BRIEF
Find the word "labels" in the listing below. Copy every line that has it.

DATA TO EXAMINE
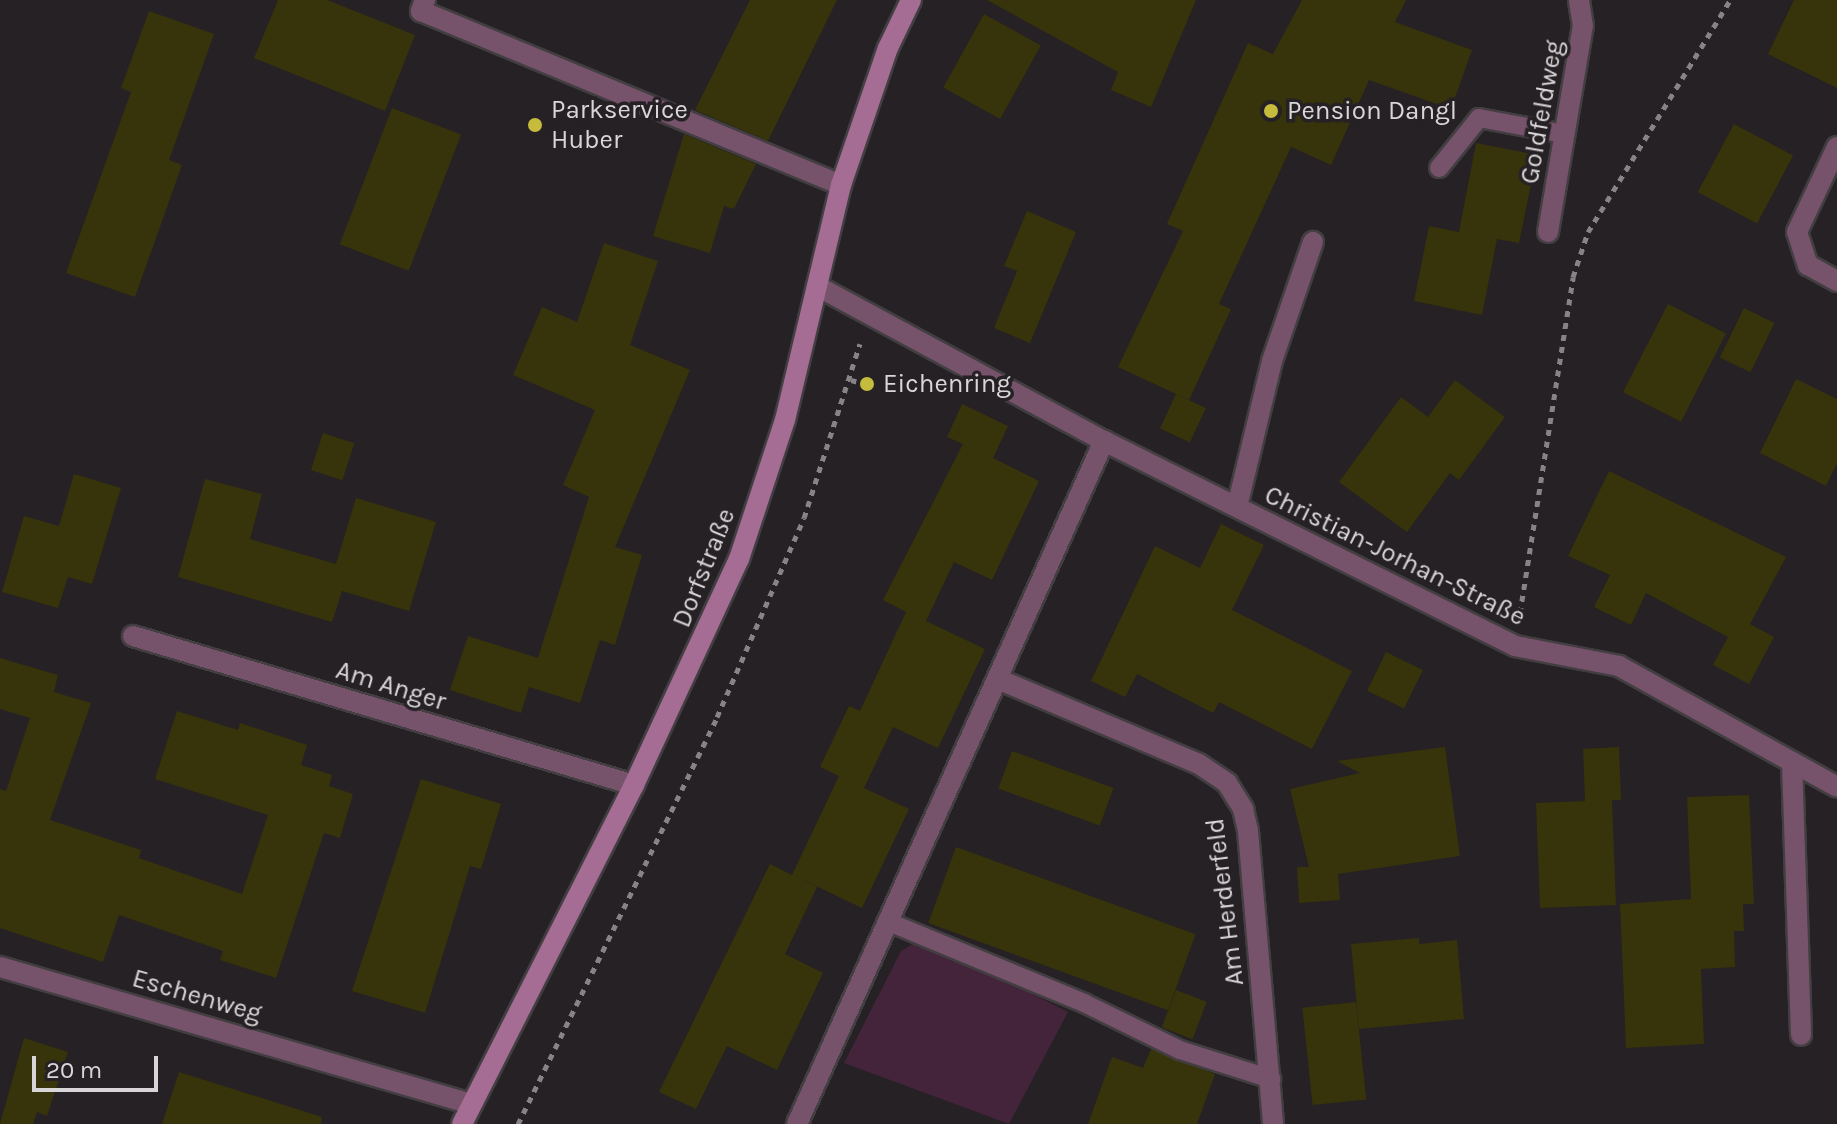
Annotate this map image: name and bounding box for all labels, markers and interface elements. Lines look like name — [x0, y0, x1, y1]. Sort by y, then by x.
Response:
street label: Goldfeldweg — [1514, 38, 1570, 186]
place label: Parkservice Huber — [551, 94, 688, 156]
place label: Pension Dangl — [1287, 95, 1457, 127]
marker: Pension Dangl — [1262, 102, 1280, 120]
marker: Parkservice Huber — [526, 116, 544, 134]
place label: Eichenring — [883, 368, 1011, 400]
marker: Eichenring — [858, 375, 876, 393]
street label: Christian-Jorhan-Straße — [1259, 479, 1531, 633]
street label: Dorfstraße — [666, 504, 742, 632]
street label: Am Anger — [332, 654, 450, 718]
street label: Am Herderfeld — [1199, 816, 1251, 988]
street label: Eschenweg — [129, 963, 265, 1029]
scale bar — [36, 1040, 162, 1090]
text: 20 m — [46, 1056, 102, 1084]

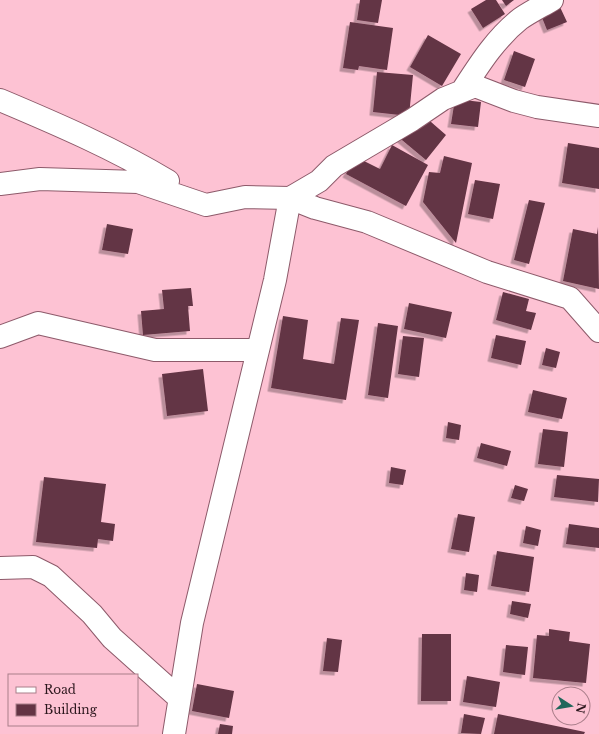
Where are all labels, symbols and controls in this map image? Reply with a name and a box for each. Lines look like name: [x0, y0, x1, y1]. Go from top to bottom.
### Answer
legend: [8, 674, 138, 726]
text: Road: [44, 682, 76, 697]
north arrow: [551, 686, 591, 726]
text: Building: [44, 702, 98, 717]
text: N: [573, 702, 589, 715]

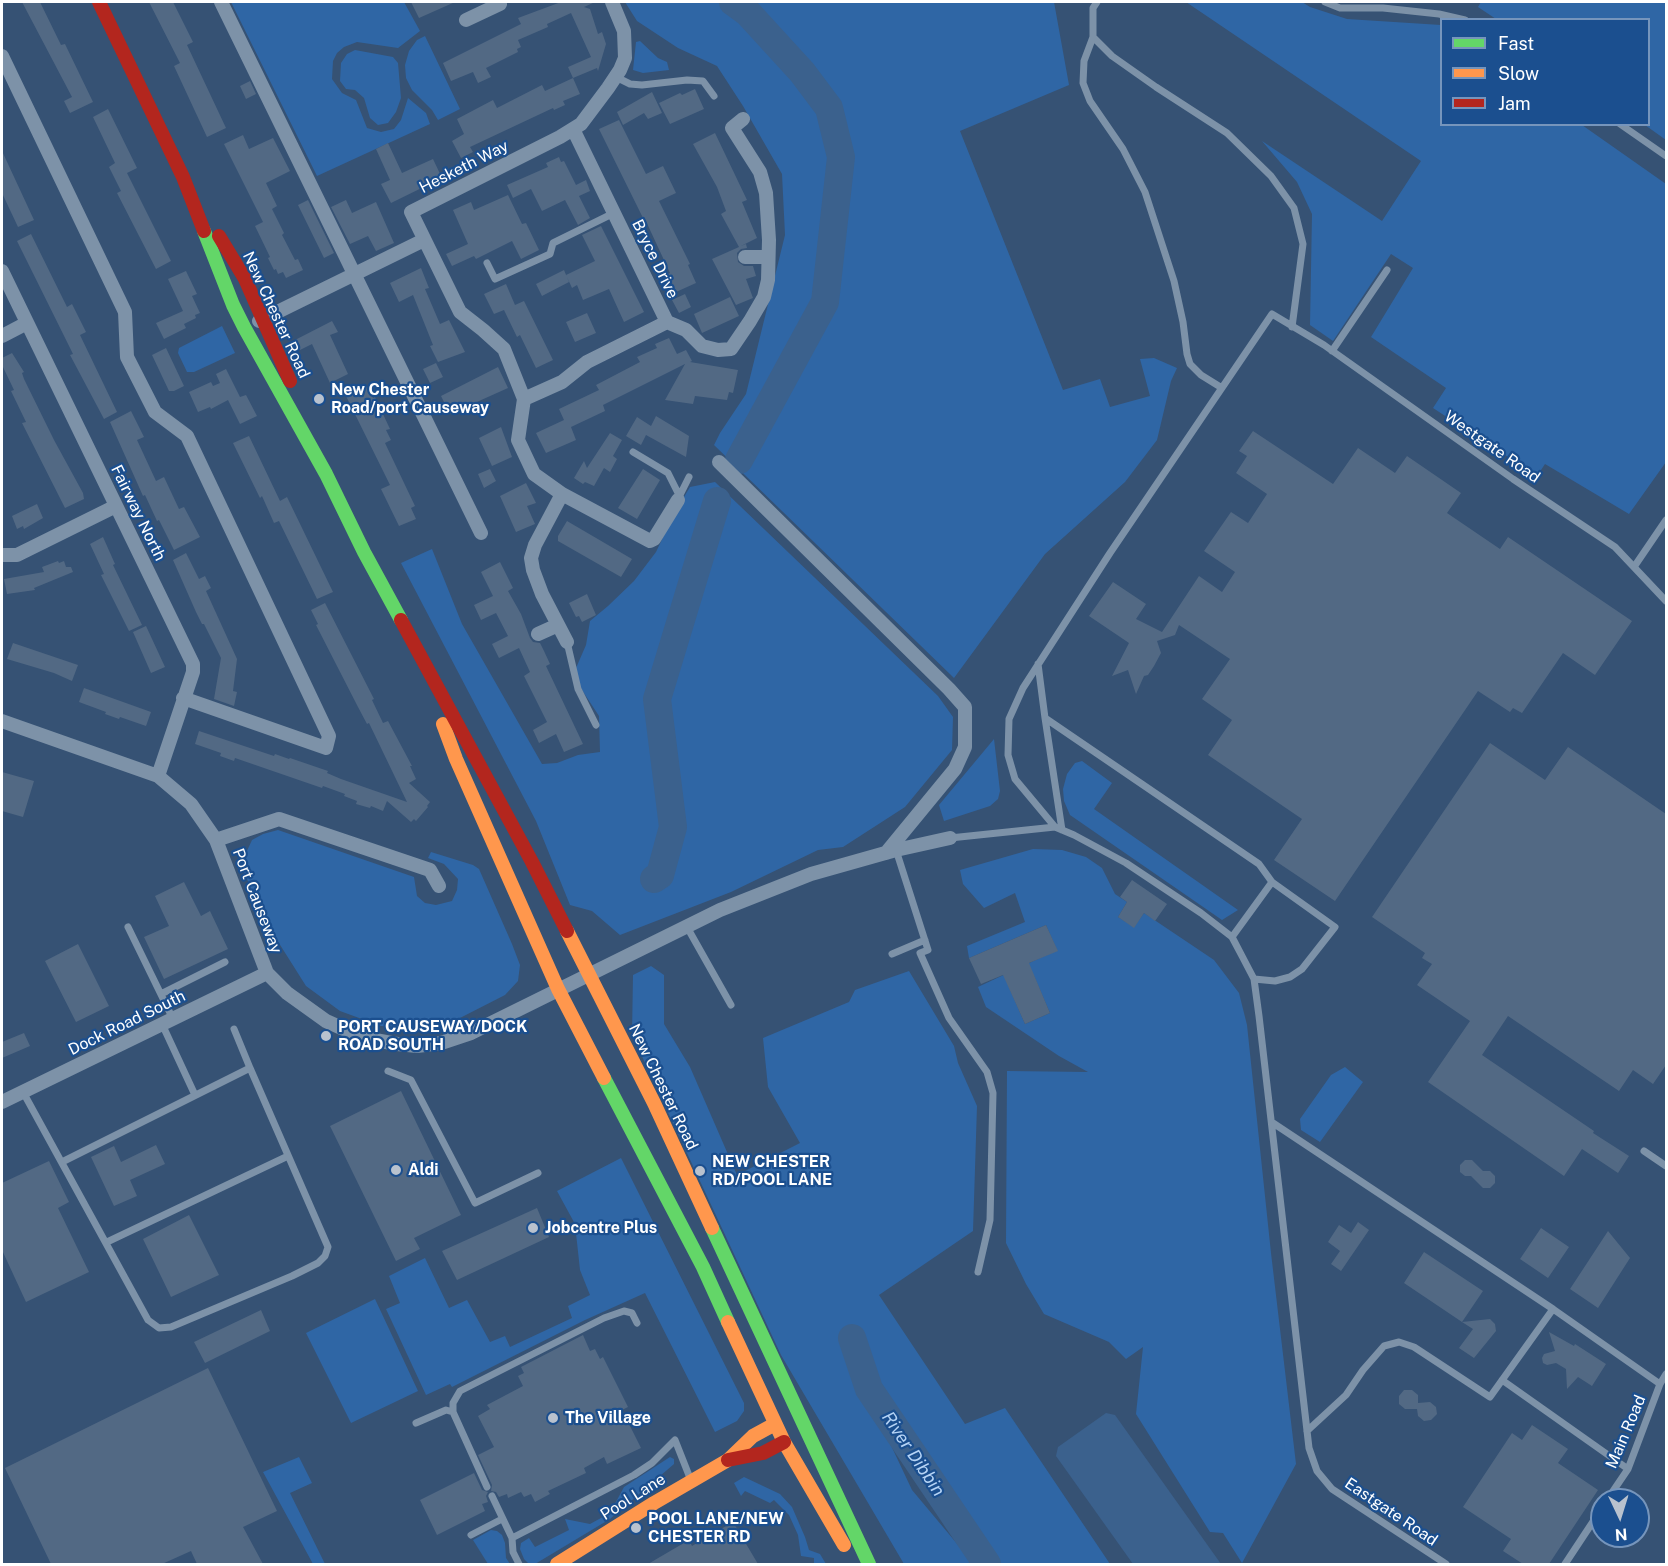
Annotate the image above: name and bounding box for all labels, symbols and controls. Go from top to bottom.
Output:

ANSWER
Annotate this map image: name and bounding box for all labels, markers and interface elements. Lines look like name — [x0, y0, x1, y1]. Sort by y, then by x.
Where are all labels, symbols and controls in this map image? Reply with a name and a box for each. Lines look like name: [x0, y0, x1, y1]. Go from top to bottom.
Annotate the image above: name and bounding box for all labels, symbols and controls. Go from top to bottom.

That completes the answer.